As of Aug. 8, 155 local cases of monkeypox have been reported by Public Health – Seattle & King County, with the number of cases doubling approximately every week during the current outbreak.

Dr. Shireesha Dhanireddy
Dr. Shireesha Dhanireddy, a professor of medicine at University of Washington School of Medicine, says people who believe they’ve been exposed to, or have symptoms of monkeypox should contact their healthcare provider immediately for an evaluation.
“If there is a concern or a need for treatment, we do have options for referrals for treatment,” said Dhanireddy. “Call your provider, message your clinic, let them know you’re concerned about monkeypox so that they can let you know about the proper precautions to take before coming into the clinic.”
When asked how the current monkeypox outbreak compares to the surges of COVID-19, Dhanireddy said there are some key, important differences.
“COVID is highly transmissible in a way that monkeypox is not. And not to say that monkeypox isn’t transmissible—the type of contact and the type of exposure is quite different. For COVID, you go to a public event, chatting at a restaurant, eating at a restaurant—those are exposures. That’s not the type of exposure we’re talking about here with monkeypox, we’re talking about much more intimate exposures, definitive contact exposures. So, it’s very different.”

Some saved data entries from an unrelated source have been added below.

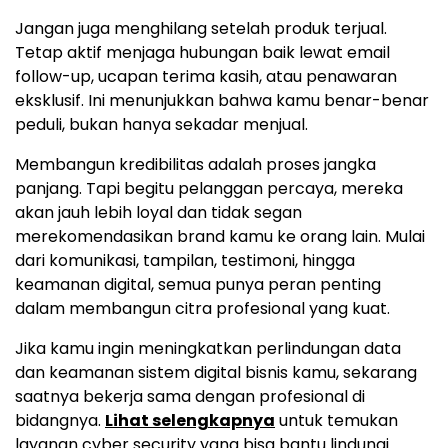
Jangan juga menghilang setelah produk terjual.
Tetap aktif menjaga hubungan baik lewat email
follow-up, ucapan terima kasih, atau penawaran
eksklusif. Ini menunjukkan bahwa kamu benar-benar
peduli, bukan hanya sekadar menjual.
Membangun kredibilitas adalah proses jangka
panjang. Tapi begitu pelanggan percaya, mereka
akan jauh lebih loyal dan tidak segan
merekomendasikan brand kamu ke orang lain. Mulai
dari komunikasi, tampilan, testimoni, hingga
keamanan digital, semua punya peran penting
dalam membangun citra profesional yang kuat.
Jika kamu ingin meningkatkan perlindungan data
dan keamanan sistem digital bisnis kamu, sekarang
saatnya bekerja sama dengan profesional di
bidangnya.
Lihat selengkapnya
untuk temukan
layanan cyber security yang bisa bantu lindungi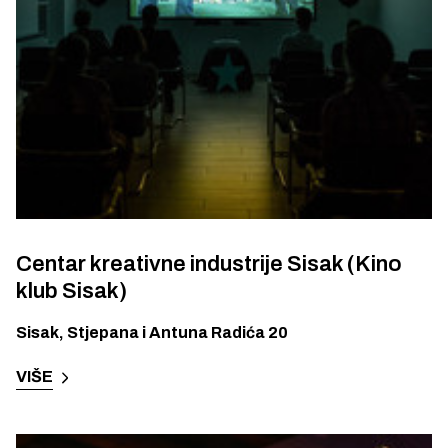
Centar kreativne industrije Sisak (Kino
klub Sisak)
Sisak
,
Stjepana i Antuna Radića 20
VIŠE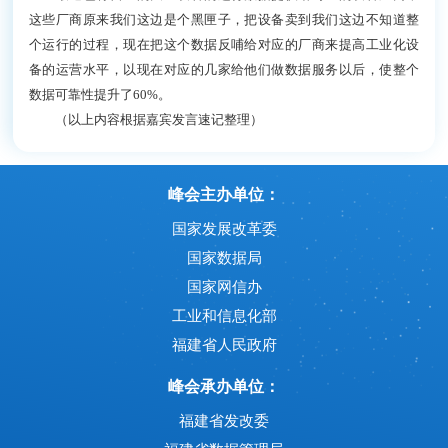
这些厂商原来我们这边是个黑匣子，把设备卖到我们这边不知道整
个运行的过程，现在把这个数据反哺给对应的厂商来提高工业化设
备的运营水平，以现在对应的几家给他们做数据服务以后，使整个
数据可靠性提升了60%。
（以上内容根据嘉宾发言速记整理）
峰会主办单位：
国家发展改革委
国家数据局
国家网信办
工业和信息化部
福建省人民政府
峰会承办单位：
福建省发改委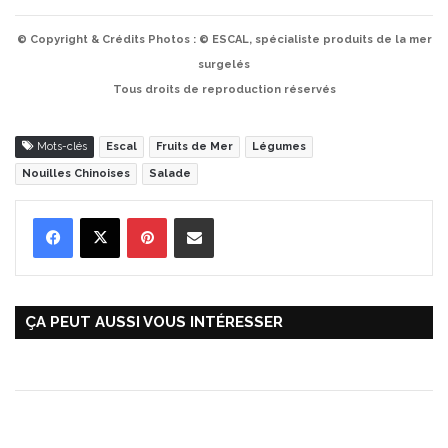
© Copyright & Crédits Photos : © ESCAL, spécialiste produits de la mer
surgelés
Tous droits de reproduction réservés
Mots-clés
Escal
Fruits de Mer
Légumes
Nouilles Chinoises
Salade
Pinterest
Partager par Email
ÇA PEUT AUSSI VOUS INTÉRESSER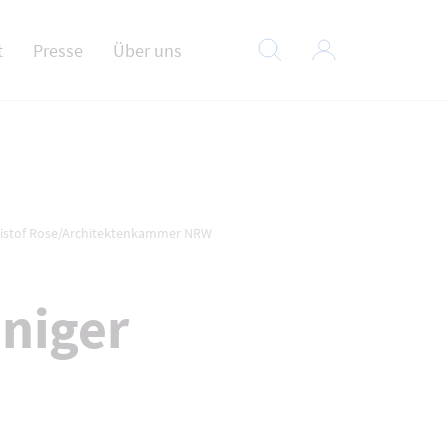
t
Presse
Über uns
hristof Rose/Architektenkammer NRW
niger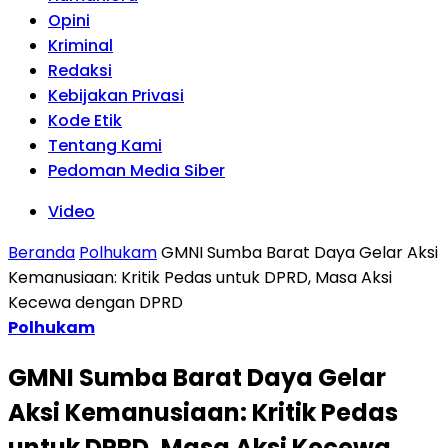
Opini
Kriminal
Redaksi
Kebijakan Privasi
Kode Etik
Tentang Kami
Pedoman Media Siber
Video
Beranda
Polhukam
GMNI Sumba Barat Daya Gelar Aksi
Kemanusiaan: Kritik Pedas untuk DPRD, Masa Aksi
Kecewa dengan DPRD
Polhukam
GMNI Sumba Barat Daya Gelar
Aksi Kemanusiaan: Kritik Pedas
untuk DPRD, Masa Aksi Kecewa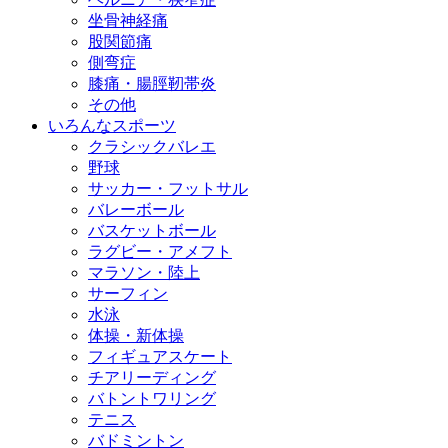
坐骨神経痛
股関節痛
側弯症
膝痛・腸脛靭帯炎
その他
いろんなスポーツ
クラシックバレエ
野球
サッカー・フットサル
バレーボール
バスケットボール
ラグビー・アメフト
マラソン・陸上
サーフィン
水泳
体操・新体操
フィギュアスケート
チアリーディング
バトントワリング
テニス
バドミントン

Examples of Monkeypox rashes (NHS England High Consequence Infectious Diseases Network)
Results for monkeypox tests performed at UW Medicine are typically available within 24 hours.
How is monkeypox transmitted?
Dhanireddy: We think it’s transmitted by close contact, intimate contact—so sexual contact, skin-on-skin contact, kissing, open mouth kissing in particular. So those types of exposures are what we’re seeing when we’ve talked to people who have monkeypox that talk about their risk.
Who is at the greatest risk of contracting monkeypox?
Dhanireddy: Right now, it appears to be that people who have had close contact with someone with confirmed monkeypox or lesions: skin-on-skin or sexual contact. And so, if you are in a venue where there’s a lot more potential exposure, where there’s a lot of skin-on-skin contact—some of the initial outbreaks in the U.K. were at a rave dance parties where people were shirtless, not fully dressed, that had skin-on-skin contact with multiple individuals, or sexual contact with multiple individuals, that increased their risk of exposure and acquisition.
Are there other individuals who should be concerned?
Dhanireddy: There are certain individuals who may be at higher risk if they have immune-compromising conditions. So, if their immune system is not as strong for whatever reason related to underlying diseases, or medications they’re on. And pregnancy is also a relatively immunocompromised state, so those individuals may be at higher risk for getting more severe disease. That said, this type of monkeypox virus, this clade, is associated with less mortality—which is good, and most individuals have self-limited disease.
When should I seek out testing/treatment for monkeypox?
Dhanireddy: Many individuals have self-limited disease, but if you have painful lesions or if you have multiple lesions throughout your body and are experiencing systemic symptoms, it is worthwhile to discuss with your provider about getting tested for monkeypox first; and then, if that’s positive, to get a referral for treatments if you meet one of those conditions like pain or numerous lesions.